#### Material to process ####

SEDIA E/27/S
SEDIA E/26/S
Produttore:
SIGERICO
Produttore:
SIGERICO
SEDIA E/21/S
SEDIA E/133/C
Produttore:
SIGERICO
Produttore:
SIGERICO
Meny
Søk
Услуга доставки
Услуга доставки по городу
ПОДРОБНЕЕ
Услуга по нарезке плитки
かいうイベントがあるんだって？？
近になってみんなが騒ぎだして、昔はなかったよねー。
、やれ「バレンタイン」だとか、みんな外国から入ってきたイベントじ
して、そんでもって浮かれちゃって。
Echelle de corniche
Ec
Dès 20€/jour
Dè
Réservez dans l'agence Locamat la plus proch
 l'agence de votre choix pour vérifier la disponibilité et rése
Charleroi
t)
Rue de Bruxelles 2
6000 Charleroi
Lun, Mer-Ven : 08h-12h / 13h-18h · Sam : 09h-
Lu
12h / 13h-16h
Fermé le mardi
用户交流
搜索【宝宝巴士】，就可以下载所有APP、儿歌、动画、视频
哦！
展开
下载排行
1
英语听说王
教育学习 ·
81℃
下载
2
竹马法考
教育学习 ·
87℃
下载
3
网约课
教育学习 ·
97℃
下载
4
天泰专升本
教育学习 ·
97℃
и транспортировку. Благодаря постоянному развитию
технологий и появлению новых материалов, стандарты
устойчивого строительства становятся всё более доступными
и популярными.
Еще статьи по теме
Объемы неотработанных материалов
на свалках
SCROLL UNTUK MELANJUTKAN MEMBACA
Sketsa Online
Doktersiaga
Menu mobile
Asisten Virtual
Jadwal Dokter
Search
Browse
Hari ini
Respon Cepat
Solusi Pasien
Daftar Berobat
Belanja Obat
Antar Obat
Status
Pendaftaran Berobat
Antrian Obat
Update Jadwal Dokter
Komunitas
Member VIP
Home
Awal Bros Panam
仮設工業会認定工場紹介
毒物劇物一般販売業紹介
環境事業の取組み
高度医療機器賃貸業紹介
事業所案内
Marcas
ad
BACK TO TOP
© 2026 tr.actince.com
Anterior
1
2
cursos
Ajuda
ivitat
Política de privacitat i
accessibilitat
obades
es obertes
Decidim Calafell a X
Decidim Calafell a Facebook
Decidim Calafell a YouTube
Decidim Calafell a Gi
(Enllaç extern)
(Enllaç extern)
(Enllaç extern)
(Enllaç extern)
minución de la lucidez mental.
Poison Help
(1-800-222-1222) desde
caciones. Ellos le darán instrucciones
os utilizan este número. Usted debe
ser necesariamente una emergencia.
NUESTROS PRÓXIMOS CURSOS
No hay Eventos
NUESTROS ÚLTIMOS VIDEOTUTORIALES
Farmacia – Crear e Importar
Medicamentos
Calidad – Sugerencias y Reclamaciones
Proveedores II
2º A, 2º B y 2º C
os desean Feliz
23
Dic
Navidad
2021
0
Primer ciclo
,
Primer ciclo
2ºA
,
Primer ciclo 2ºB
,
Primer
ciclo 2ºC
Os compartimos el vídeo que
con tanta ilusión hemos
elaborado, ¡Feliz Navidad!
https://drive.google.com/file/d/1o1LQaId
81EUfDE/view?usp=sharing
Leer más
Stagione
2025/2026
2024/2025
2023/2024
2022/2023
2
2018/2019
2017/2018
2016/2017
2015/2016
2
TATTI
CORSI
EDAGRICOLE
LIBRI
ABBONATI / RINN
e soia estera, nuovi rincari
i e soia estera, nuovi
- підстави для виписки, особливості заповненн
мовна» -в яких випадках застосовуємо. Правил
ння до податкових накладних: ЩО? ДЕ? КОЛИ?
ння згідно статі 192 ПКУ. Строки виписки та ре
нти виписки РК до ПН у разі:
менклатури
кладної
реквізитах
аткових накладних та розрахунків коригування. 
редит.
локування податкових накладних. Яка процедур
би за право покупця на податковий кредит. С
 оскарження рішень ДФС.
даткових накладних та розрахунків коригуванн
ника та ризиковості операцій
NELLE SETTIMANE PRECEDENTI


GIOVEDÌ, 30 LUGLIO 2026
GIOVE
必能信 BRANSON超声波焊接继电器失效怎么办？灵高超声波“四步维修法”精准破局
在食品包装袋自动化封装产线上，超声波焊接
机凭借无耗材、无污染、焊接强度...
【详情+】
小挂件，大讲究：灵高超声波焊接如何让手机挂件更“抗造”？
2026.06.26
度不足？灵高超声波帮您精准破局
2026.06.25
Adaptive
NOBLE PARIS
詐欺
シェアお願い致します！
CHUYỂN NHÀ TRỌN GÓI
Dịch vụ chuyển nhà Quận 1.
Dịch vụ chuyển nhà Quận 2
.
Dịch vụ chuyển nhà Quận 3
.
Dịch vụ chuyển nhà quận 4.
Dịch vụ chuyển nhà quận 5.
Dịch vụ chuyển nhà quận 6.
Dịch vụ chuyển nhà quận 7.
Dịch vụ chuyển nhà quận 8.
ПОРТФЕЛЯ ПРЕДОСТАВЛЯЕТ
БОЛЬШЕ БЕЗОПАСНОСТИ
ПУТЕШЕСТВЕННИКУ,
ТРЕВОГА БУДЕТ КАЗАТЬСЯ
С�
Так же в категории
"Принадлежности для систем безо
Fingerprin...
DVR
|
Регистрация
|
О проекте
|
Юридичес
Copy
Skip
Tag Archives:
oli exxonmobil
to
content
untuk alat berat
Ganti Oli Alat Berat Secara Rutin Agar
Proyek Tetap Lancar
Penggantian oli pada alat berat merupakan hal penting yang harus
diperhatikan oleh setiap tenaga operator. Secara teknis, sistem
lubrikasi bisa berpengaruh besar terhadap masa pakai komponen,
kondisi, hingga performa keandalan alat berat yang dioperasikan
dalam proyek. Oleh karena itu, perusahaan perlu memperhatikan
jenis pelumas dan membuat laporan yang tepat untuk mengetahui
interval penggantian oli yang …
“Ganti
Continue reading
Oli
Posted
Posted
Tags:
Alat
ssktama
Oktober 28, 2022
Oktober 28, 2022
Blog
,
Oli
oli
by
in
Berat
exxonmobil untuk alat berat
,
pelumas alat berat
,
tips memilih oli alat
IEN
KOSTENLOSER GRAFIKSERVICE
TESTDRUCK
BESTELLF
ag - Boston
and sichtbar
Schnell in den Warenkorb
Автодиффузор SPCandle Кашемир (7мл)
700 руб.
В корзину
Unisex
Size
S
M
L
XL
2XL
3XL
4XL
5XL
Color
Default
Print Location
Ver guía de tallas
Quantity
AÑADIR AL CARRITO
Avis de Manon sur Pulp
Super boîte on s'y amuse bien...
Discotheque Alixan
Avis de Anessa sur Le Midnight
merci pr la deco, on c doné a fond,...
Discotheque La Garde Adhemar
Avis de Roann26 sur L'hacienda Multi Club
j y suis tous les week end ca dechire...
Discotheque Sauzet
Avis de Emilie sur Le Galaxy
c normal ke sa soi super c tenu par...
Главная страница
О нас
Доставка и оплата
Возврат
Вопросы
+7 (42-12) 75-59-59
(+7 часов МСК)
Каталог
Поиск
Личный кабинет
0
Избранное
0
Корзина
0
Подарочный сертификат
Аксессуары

####

Problem description: The expected response is every record, reproduced word for word.

Answer section:
SEDIA E/27/S
SEDIA E/26/S
Produttore:
SIGERICO
Produttore:
SIGERICO
SEDIA E/21/S
SEDIA E/133/C
Produttore:
SIGERICO
Produttore:
SIGERICO
Meny
Søk
Услуга доставки
Услуга доставки по городу
ПОДРОБНЕЕ
Услуга по нарезке плитки
かいうイベントがあるんだって？？
近になってみんなが騒ぎだして、昔はなかったよねー。
、やれ「バレンタイン」だとか、みんな外国から入ってきたイベントじ
して、そんでもって浮かれちゃって。
Echelle de corniche
Ec
Dès 20€/jour
Dè
Réservez dans l'agence Locamat la plus proch
 l'agence de votre choix pour vérifier la disponibilité et rése
Charleroi
t)
Rue de Bruxelles 2
6000 Charleroi
Lun, Mer-Ven : 08h-12h / 13h-18h · Sam : 09h-
Lu
12h / 13h-16h
Fermé le mardi
用户交流
搜索【宝宝巴士】，就可以下载所有APP、儿歌、动画、视频
哦！
展开
下载排行
1
英语听说王
教育学习 ·
81℃
下载
2
竹马法考
教育学习 ·
87℃
下载
3
网约课
教育学习 ·
97℃
下载
4
天泰专升本
教育学习 ·
97℃
и транспортировку. Благодаря постоянному развитию
технологий и появлению новых материалов, стандарты
устойчивого строительства становятся всё более доступными
и популярными.
Еще статьи по теме
Объемы неотработанных материалов
на свалках
SCROLL UNTUK MELANJUTKAN MEMBACA
Sketsa Online
Doktersiaga
Menu mobile
Asisten Virtual
Jadwal Dokter
Search
Browse
Hari ini
Respon Cepat
Solusi Pasien
Daftar Berobat
Belanja Obat
Antar Obat
Status
Pendaftaran Berobat
Antrian Obat
Update Jadwal Dokter
Komunitas
Member VIP
Home
Awal Bros Panam
仮設工業会認定工場紹介
毒物劇物一般販売業紹介
環境事業の取組み
高度医療機器賃貸業紹介
事業所案内
Marcas
ad
BACK TO TOP
© 2026 tr.actince.com
Anterior
1
2
cursos
Ajuda
ivitat
Política de privacitat i
accessibilitat
obades
es obertes
Decidim Calafell a X
Decidim Calafell a Facebook
Decidim Calafell a YouTube
Decidim Calafell a Gi
(Enllaç extern)
(Enllaç extern)
(Enllaç extern)
(Enllaç extern)
minución de la lucidez mental.
Poison Help
(1-800-222-1222) desde
caciones. Ellos le darán instrucciones
os utilizan este número. Usted debe
ser necesariamente una emergencia.
NUESTROS PRÓXIMOS CURSOS
No hay Eventos
NUESTROS ÚLTIMOS VIDEOTUTORIALES
Farmacia – Crear e Importar
Medicamentos
Calidad – Sugerencias y Reclamaciones
Proveedores II
2º A, 2º B y 2º C
os desean Feliz
23
Dic
Navidad
2021
0
Primer ciclo
,
Primer ciclo
2ºA
,
Primer ciclo 2ºB
,
Primer
ciclo 2ºC
Os compartimos el vídeo que
con tanta ilusión hemos
elaborado, ¡Feliz Navidad!
https://drive.google.com/file/d/1o1LQaId
81EUfDE/view?usp=sharing
Leer más
Stagione
2025/2026
2024/2025
2023/2024
2022/2023
2
2018/2019
2017/2018
2016/2017
2015/2016
2
TATTI
CORSI
EDAGRICOLE
LIBRI
ABBONATI / RINN
e soia estera, nuovi rincari
i e soia estera, nuovi
- підстави для виписки, особливості заповненн
мовна» -в яких випадках застосовуємо. Правил
ння до податкових накладних: ЩО? ДЕ? КОЛИ?
ння згідно статі 192 ПКУ. Строки виписки та ре
нти виписки РК до ПН у разі:
менклатури
кладної
реквізитах
аткових накладних та розрахунків коригування. 
редит.
локування податкових накладних. Яка процедур
би за право покупця на податковий кредит. С
 оскарження рішень ДФС.
даткових накладних та розрахунків коригуванн
ника та ризиковості операцій
NELLE SETTIMANE PRECEDENTI


GIOVEDÌ, 30 LUGLIO 2026
GIOVE
必能信 BRANSON超声波焊接继电器失效怎么办？灵高超声波“四步维修法”精准破局
在食品包装袋自动化封装产线上，超声波焊接
机凭借无耗材、无污染、焊接强度...
【详情+】
小挂件，大讲究：灵高超声波焊接如何让手机挂件更“抗造”？
2026.06.26
度不足？灵高超声波帮您精准破局
2026.06.25
Adaptive
NOBLE PARIS
詐欺
シェアお願い致します！
CHUYỂN NHÀ TRỌN GÓI
Dịch vụ chuyển nhà Quận 1.
Dịch vụ chuyển nhà Quận 2
.
Dịch vụ chuyển nhà Quận 3
.
Dịch vụ chuyển nhà quận 4.
Dịch vụ chuyển nhà quận 5.
Dịch vụ chuyển nhà quận 6.
Dịch vụ chuyển nhà quận 7.
Dịch vụ chuyển nhà quận 8.
ПОРТФЕЛЯ ПРЕДОСТАВЛЯЕТ
БОЛЬШЕ БЕЗОПАСНОСТИ
ПУТЕШЕСТВЕННИКУ,
ТРЕВОГА БУДЕТ КАЗАТЬСЯ
С�
Так же в категории
"Принадлежности для систем безо
Fingerprin...
DVR
|
Регистрация
|
О проекте
|
Юридичес
Copy
Skip
Tag Archives:
oli exxonmobil
to
content
untuk alat berat
Ganti Oli Alat Berat Secara Rutin Agar
Proyek Tetap Lancar
Penggantian oli pada alat berat merupakan hal penting yang harus
diperhatikan oleh setiap tenaga operator. Secara teknis, sistem
lubrikasi bisa berpengaruh besar terhadap masa pakai komponen,
kondisi, hingga performa keandalan alat berat yang dioperasikan
dalam proyek. Oleh karena itu, perusahaan perlu memperhatikan
jenis pelumas dan membuat laporan yang tepat untuk mengetahui
interval penggantian oli yang …
“Ganti
Continue reading
Oli
Posted
Posted
Tags:
Alat
ssktama
Oktober 28, 2022
Oktober 28, 2022
Blog
,
Oli
oli
by
in
Berat
exxonmobil untuk alat berat
,
pelumas alat berat
,
tips memilih oli alat
IEN
KOSTENLOSER GRAFIKSERVICE
TESTDRUCK
BESTELLF
ag - Boston
and sichtbar
Schnell in den Warenkorb
Автодиффузор SPCandle Кашемир (7мл)
700 руб.
В корзину
Unisex
Size
S
M
L
XL
2XL
3XL
4XL
5XL
Color
Default
Print Location
Ver guía de tallas
Quantity
AÑADIR AL CARRITO
Avis de Manon sur Pulp
Super boîte on s'y amuse bien...
Discotheque Alixan
Avis de Anessa sur Le Midnight
merci pr la deco, on c doné a fond,...
Discotheque La Garde Adhemar
Avis de Roann26 sur L'hacienda Multi Club
j y suis tous les week end ca dechire...
Discotheque Sauzet
Avis de Emilie sur Le Galaxy
c normal ke sa soi super c tenu par...
Главная страница
О нас
Доставка и оплата
Возврат
Вопросы
+7 (42-12) 75-59-59
(+7 часов МСК)
Каталог
Поиск
Личный кабинет
0
Избранное
0
Корзина
0
Подарочный сертификат
Аксессуары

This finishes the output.